Joshua – you're also a composer and artist, and have collaborated with Alison Knowles on a number of pieces. Will you contribute a sound performance in Beijing?
Joshua Selman: I've been working with Alison since 1988. We have a number of sound works and some intermedia collaborations as well. I will contribute performances to Make a Salad and to Fishes of the Philippine Seas. Also, something from a work titled Full Message. Though they do work with sound, they are full-blown intermedia performances, using action and objects.
This year Beijing has hosted major retrospectives for a few progenitors of the Downtown scene, including Robert Rauschenberg and Andy Warhol. Both artists were active in New York when Fluxus began, and you also personally had worked with John Cage and Marcel Duchamp. Which artists were most influential to you when you were young, and in the early stages of the Fluxus movement?
AK: Each one contributed to my own art experience, and I'm grateful that I knew these men.
Given the benefit of hindsight, which of these artists or their works do you consider most culturally durable? Which of your own works do you think have best withstood the passage of time?
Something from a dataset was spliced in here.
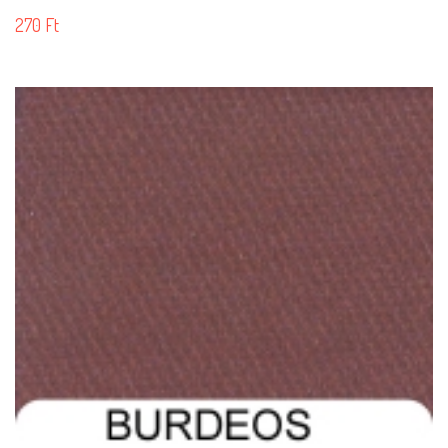
270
AK: Make a Salad and The Identical Lunch are very enduring works. I think Cage will prove to be most enduring as well. Though I worked on a print with Duchamp, I was closer with Cage. We made dinners together. Rauschenberg and Warhol were both acquaintances, though I did know Warhol a bit better.
You helped set the atmosphere at Cal-Arts as one of its early professors, from 1970-72. Do you have any experience with the academic side of the art world today? What is the situation for young artists studying in such institutions?
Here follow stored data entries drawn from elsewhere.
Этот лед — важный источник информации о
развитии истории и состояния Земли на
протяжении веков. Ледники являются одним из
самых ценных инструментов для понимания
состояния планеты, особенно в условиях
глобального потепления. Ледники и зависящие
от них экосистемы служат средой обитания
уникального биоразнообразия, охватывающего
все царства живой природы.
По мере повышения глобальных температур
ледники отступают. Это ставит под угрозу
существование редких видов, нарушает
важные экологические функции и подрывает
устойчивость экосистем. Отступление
AK: I'm very glad I had the opportunity to go to art school, studying at Pratt with Richard Lindner, Adolph Gottlieb and Franz Kline. I stopped painting when I became affiliated with the Fluxus group and performance activities. Painting didn't make any sense to me anymore. That's when I rolled all the paintings up and burned them. I've had lucky breaks all along the way. It was Allan Kaprow who invited me to teach at Cal Arts. Last year I was awarded an Honorary Doctorate from Pratt Institute. The problem of corporations in education is something we all need to deal with, whether you're outside the institution or inside. My Father was a professor of English Literature at Pratt and NYU. Humanities are what we live on.
I've read in other interviews that you are reluctant to attach the word 'feminist' to your art practice, but you do occupy an important role as a pioneering woman in Western art history. Are there any challenges within the art world that women artists face today, challenges not faced by their male peers?
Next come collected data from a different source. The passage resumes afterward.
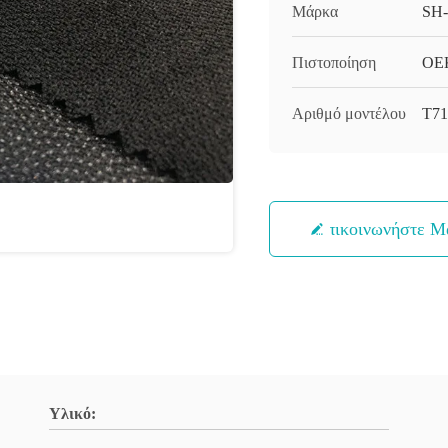
Μάρκα
SH
Πιστοποίηση
OEK
Αριθμό μοντέλου
T71
Επικοινωνήστε Μ
Υλικό:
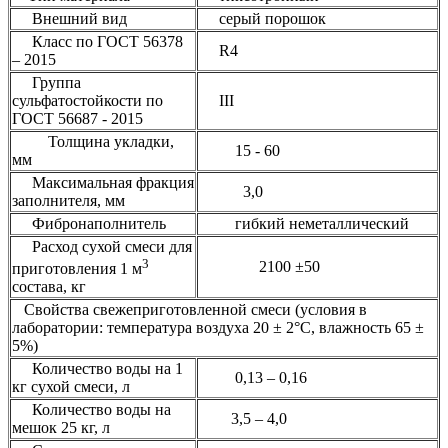
Внешний вид
серый порошок
Класс по ГОСТ 56378
R4
– 2015
Группа
сульфатостойкости по
III
ГОСТ 56687 - 2015
Толщина укладки,
15 - 60
мм
Максимальная фракция
3,0
заполнителя, мм
Фибронаполнитель
гибкий неметаллический
Расход сухой смеси для
3
2100 ±50
приготовления 1 м
состава, кг
Свойства свежеприготовленной смеси (условия в
лаборатории: температура воздуха 20 ± 2°С, влажность 65 ±
5%)
Количество воды на 1
0,13 – 0,16
кг сухой смеси, л
Количество воды на
3,5 – 4,0
мешок 25 кг, л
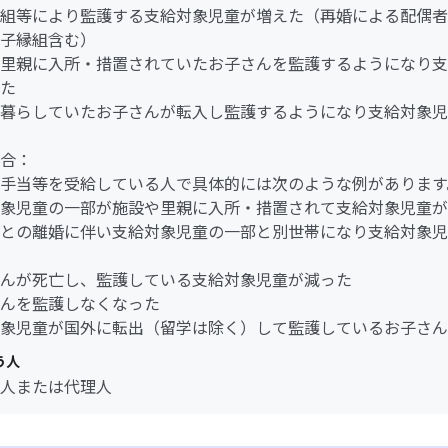
組等により監護する支給対象児童が増えた（再婚による配偶者
子縁組含む）
里親に入所・措置されていたお子さんを監護するようになり支
た
暮らしていたお子さんが転入し監護するようになり支給対象児
合：
手当等を受給している人で具体的には次のような例があります
象児童の一部が施設や里親に入所・措置されて支給対象児童が
との離婚に伴い支給対象児童の一部と別世帯になり支給対象児
んが死亡し、監護している支給対象児童が減った
んを監護しなくなった
象児童が国外に転出（留学は除く）して監護しているお子さん
う人
人または代理人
AK: The more that women are included and developed in the arts, the richer the cultural result. Now is the time for China and the rest of the world to open all the doors and forms of support to women, who have waited and nurtured our cultures for all time.
You have a long history of working with generative poetry, including creating what is acknowledged as the first recorded computer poem in 1968. Have you kept apace with technology in this field? For example, have you explored emerging technologies like artificial intelligence as a source of generative poetry or culture?
AK: James Tenney said to me that artists and poets should have access to emerging technology, and we engineered The House of Dust. We ended up with miles of poetry that no human could have written. The technology was almost completely inaccessible to the general public. Jim Tenney worked at Bell Labs and gave me the rare opportunity to use that technology. This resulted in my Guggenheim Grant. Today the technology is ubiquitous. I think Jim was right about bringing down the barriers between artists and engineers. Who could imagine what they will come up with?